Is there anything wrong with this approach?

One concern of mine is that the cumulative incidence (ie, probability of event over the given time period) comes from a population that did not have 0 exposure. In fact, it's reasonable to assume that the value i'm using for an intercept is actually from a population that has an exposure variability similar to mine. In that case, how would I estimate the unexposed probability given an odds ratio (and other information that I would find in say, a published paper) to use in my power calculation?

## Best Answer

I'm skirting around the question on your simulation set up, and addressing the wider question of determining sample size in this scenario.

· · · · ·

TASKS AND EXERCISES.
A: Answer these about the forum thread on power calculation, one line each:
(i) What does the writer give as the meaning of cumulative incidence?
(ii) What kind of population does the writer think the intercept value likely comes from?
(iii) What wider question does the best answer say it addresses?
B: Carry on the forum thread on power calculation, picking up after the last sentence of the best answer.

RECORDED DATA.
· · · · ·

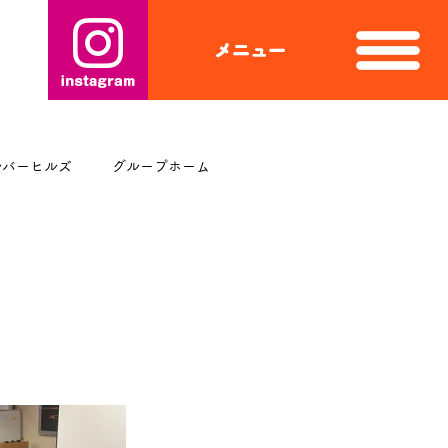
ルバーヒルズ
グループホーム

· · · · ·

ANSWERS BY TASK.
A:
(i) The probability of an event over the given time period.
(ii) A population with exposure variability similar to the writer's own.
(iii) Determining sample size in this scenario.

B:
You could turn the question on its head (as I understand your question -- a binomial outcome, one continuous predictor) and then determine the power to detect a difference in means of the continuous predictor between the two groups on your binary variable. This is very easy to calculate. From a hypothesis testing perspective, these two analyses should give identical p-values, and so power for the two scenarios should also be equivalent.

see also some of the discussion on Choosing between logistic regression and Mann Whitney/t-tests for details on this.

More detailed consideration is in the following article on sample size considerations for logistic regression by Hsieh et al. (pubmed: http://www.ncbi.nlm.nih.gov/pubmed/9699234; full paper available at http://personal.health.usf.edu/ywu/logistic.pdf)